The central tower of the Tower of London was built in the 11th century (Photo by: Will Brasil 21 via Getty Images)
For those who prefer their spectors a tad more regal, a trip to The Tower of London is a must. Royal and noble ghosts are said to roam the towers where they died. Try and spot the rare ghost of a grizzly bear that is said to have appeared years ago by the Martin Tower, scaring a guard to his untimely death. As you tread the staircase of The Bloody Tower be careful not to walk straight through the ethereal spirits of the two Princes as they glide down the staircase in the same white nightshirts they were murdered in. An interactive experience that can be enjoyed by all the family with exhibitions and activities for all ages.
Glasgow Necropolis, Glasgow
Glasgow Necropolis @Getty
Although roaming around a graveyard is not everybody’s first choice of recreational activity, this one is not to be missed. Glasgow’s interdenominational burial site is spread over 35 acres of land and is nicknamed The City of the Dead. In the 1950’s an urban myth spread quickly through the surrounding villages of a vampire with iron teeth, ans local children came in the hundreds to patrol the area in search of the beast. For those braving the graveyard at night, perchance you’ll see the ghostly white lady seen floating through the cemetery in the late hours.
Muncaster Castle, Cumbria
Muncaster Castle @Getty
For some real life trick-or-treating join Tom Fool, the jester of Muncaster Castle, who roam the hallways in search of people to play tricks on, and explore the gruesome past that lead him to be trapped in purgatory. Or perhaps you would prefer to stay overnight in the tapestry room and hear for yourself the cries of the sick children in the old nursery and soothing sounds of infamous singing woman
Jamaica Inn @Getty
Infamous for its smuggler and pirate regulars, this haunted Inn is home to many spectoral sights and sounds. Investigations have repeatedly been made into the sound of footsteps in the Smugglers Bar, possibly of a man murdered and left on the moors, returning for the last half of his pint of ale. Have lunch, a drink or if you dare, even stay the night in one of the haunted rooms and see what you come across. If your interest lies in the history of the Inn and the scurvy sea dogs that haunt it, make sure to visit the museum.

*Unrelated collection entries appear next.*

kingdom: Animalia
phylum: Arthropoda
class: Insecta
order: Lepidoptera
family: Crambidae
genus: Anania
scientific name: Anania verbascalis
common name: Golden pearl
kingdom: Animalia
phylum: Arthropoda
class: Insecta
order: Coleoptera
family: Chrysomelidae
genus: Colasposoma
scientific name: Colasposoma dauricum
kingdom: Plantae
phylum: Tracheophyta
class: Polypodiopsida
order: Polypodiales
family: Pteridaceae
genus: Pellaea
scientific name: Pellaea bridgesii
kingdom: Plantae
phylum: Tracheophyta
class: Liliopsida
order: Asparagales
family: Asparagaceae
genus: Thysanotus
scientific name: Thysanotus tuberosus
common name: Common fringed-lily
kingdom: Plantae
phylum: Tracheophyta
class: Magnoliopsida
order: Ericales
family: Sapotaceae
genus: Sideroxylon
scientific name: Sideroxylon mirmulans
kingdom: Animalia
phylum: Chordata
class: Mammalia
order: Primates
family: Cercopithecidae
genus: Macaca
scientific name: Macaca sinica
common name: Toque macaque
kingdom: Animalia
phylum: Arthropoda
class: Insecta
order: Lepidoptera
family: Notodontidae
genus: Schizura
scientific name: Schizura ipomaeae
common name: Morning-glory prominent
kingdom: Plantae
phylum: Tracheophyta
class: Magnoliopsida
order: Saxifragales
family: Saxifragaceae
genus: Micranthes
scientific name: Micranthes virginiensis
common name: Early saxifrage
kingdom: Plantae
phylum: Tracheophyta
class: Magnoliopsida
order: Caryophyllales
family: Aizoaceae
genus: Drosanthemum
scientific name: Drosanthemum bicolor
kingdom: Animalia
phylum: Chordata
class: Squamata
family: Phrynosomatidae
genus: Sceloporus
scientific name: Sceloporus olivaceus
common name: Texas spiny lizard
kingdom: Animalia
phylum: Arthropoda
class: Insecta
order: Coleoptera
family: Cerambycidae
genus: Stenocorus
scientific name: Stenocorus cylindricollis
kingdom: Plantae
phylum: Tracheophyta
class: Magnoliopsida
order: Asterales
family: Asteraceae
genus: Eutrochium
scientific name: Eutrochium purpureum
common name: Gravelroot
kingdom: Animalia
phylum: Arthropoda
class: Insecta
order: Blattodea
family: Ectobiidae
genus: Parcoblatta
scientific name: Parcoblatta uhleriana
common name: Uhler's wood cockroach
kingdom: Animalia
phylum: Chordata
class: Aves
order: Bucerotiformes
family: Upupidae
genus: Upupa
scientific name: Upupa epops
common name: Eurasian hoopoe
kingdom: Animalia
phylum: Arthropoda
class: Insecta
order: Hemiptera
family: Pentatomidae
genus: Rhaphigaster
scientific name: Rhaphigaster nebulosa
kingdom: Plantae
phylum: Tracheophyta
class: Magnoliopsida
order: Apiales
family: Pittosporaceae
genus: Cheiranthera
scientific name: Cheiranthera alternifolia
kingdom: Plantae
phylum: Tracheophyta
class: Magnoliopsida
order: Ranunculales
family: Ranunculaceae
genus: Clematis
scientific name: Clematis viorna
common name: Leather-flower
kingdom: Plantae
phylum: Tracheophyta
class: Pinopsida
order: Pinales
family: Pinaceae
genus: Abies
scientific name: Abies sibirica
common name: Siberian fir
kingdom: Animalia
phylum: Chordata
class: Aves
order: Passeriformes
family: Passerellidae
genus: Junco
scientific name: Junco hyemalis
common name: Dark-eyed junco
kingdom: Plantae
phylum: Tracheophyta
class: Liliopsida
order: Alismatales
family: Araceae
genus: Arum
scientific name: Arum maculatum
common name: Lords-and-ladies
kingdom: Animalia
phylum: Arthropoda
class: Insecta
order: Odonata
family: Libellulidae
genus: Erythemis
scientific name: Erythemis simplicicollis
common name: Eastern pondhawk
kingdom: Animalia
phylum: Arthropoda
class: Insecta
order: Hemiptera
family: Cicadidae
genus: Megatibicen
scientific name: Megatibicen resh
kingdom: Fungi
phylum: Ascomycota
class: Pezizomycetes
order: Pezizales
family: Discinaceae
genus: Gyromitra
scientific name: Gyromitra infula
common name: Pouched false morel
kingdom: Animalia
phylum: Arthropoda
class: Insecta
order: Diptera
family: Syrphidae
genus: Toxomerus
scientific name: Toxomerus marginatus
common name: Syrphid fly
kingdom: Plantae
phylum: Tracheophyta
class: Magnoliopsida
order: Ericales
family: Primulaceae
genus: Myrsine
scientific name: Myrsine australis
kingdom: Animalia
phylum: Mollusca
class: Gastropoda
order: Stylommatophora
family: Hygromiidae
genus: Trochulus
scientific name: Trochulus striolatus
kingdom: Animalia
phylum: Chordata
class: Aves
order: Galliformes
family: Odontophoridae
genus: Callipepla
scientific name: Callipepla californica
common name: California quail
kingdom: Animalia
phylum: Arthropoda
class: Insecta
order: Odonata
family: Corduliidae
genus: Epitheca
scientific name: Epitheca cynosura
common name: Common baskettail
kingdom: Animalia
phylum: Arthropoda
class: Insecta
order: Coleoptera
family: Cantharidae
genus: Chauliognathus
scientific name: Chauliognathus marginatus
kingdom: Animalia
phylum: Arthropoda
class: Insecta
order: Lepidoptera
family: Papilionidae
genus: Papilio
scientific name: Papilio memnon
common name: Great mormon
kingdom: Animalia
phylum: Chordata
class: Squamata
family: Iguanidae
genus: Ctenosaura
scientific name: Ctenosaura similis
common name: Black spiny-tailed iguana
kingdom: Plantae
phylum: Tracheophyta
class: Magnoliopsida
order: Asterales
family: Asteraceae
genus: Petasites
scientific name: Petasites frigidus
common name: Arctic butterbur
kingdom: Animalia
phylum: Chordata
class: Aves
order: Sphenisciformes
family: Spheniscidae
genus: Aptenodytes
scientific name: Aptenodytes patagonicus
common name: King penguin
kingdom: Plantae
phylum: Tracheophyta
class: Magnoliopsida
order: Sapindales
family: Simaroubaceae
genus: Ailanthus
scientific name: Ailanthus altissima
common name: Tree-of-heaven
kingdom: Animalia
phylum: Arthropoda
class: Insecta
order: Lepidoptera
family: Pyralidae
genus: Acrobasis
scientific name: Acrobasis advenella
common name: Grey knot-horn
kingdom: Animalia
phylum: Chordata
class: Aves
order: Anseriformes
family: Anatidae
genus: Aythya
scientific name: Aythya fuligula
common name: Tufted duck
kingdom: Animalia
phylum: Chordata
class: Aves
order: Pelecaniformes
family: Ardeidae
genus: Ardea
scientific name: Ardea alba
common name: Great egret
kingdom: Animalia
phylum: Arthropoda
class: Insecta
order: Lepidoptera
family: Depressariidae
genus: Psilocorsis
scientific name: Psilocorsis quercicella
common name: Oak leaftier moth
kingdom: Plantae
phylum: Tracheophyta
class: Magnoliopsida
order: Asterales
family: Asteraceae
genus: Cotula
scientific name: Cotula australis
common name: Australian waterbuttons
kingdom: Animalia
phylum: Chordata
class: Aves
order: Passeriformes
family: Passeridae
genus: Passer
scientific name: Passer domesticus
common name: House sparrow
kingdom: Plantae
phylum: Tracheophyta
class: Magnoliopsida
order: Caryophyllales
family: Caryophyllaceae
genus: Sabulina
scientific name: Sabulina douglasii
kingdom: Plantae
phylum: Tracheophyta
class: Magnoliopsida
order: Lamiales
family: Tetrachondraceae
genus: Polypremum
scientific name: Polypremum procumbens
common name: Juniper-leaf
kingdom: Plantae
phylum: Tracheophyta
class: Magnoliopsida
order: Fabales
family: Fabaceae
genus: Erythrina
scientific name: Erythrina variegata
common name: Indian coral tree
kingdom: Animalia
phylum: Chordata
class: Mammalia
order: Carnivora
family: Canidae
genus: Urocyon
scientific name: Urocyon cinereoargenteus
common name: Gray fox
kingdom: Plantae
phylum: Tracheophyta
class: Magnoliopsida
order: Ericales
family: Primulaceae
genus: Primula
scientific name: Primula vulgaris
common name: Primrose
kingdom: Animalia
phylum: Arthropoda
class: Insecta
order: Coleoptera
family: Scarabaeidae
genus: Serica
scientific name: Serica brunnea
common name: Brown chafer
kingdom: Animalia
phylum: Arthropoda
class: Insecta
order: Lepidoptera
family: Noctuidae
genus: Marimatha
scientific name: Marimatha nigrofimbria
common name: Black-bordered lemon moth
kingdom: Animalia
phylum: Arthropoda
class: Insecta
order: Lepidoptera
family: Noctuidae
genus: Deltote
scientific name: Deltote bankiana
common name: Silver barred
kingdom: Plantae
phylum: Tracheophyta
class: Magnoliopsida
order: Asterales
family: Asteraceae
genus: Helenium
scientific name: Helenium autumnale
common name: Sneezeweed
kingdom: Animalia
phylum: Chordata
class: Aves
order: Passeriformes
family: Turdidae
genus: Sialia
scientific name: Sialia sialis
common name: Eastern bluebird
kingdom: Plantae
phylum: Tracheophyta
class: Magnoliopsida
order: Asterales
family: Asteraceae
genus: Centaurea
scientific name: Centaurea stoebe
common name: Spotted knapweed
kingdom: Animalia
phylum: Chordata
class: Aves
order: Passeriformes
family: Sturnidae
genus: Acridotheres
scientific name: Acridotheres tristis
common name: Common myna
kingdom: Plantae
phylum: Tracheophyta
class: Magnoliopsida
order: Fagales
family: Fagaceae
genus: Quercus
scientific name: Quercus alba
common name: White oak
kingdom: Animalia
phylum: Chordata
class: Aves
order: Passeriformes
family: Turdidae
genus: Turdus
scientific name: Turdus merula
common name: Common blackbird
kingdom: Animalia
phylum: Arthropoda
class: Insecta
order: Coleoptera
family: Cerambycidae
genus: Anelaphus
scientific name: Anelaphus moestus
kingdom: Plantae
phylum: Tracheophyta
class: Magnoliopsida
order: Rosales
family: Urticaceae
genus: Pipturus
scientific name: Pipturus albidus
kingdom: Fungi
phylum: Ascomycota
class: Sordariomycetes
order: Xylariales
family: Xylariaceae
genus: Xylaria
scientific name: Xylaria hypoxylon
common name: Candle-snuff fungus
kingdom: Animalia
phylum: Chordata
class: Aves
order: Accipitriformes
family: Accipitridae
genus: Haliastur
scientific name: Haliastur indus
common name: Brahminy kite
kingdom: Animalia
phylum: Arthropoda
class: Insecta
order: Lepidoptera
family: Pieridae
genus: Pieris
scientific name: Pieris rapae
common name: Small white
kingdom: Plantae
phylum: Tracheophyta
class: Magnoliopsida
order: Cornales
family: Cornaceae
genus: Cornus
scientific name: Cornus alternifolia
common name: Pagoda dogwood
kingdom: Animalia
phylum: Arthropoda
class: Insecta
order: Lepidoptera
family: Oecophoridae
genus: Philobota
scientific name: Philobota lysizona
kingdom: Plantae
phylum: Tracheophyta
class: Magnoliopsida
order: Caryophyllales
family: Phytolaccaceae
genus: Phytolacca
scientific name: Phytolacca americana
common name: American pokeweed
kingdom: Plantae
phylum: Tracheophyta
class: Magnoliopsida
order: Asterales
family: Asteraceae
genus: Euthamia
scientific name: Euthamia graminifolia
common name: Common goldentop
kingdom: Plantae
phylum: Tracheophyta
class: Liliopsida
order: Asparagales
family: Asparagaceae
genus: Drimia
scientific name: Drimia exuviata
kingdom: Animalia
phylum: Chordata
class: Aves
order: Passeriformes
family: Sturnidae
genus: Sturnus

South Bridge Vaults/Credit: Lonely Planet/Getty
A lost city under the South Bridge in old Edinburgh, the locals believed it was cursed from the start because the first person to cross the bridge was carried over in a coffin. Once thriving and full of life, houses, shops and Inns, the city became dank and derrelict over the years. Take a walk down Damnation Alley, where the malicious presence of the South Bridge Entity has been seen lurking. When the vaults were abandoned, criminals, body snatchers and witches moved in, so take a tour and hear the tales of gore and witness an authentic witchcraft temple.
Chillingham Castle, Northumberland
Chillingham Castle, Northumberland, credit Getty
The aptly named Chillingham Castle is rumoured to be one of the most haunted castles in Britain. Presided over by an array of spectres, this historic building is a must. Watch out for the white pantry ghost, military spirits, floating orbs and lights and much more. Visitors have reported feeling friendly invisible hands taking their own and many recount experiences as unfrightening. For the intrigued but nervous, this handsome castle is a great place to start your ghost hunting.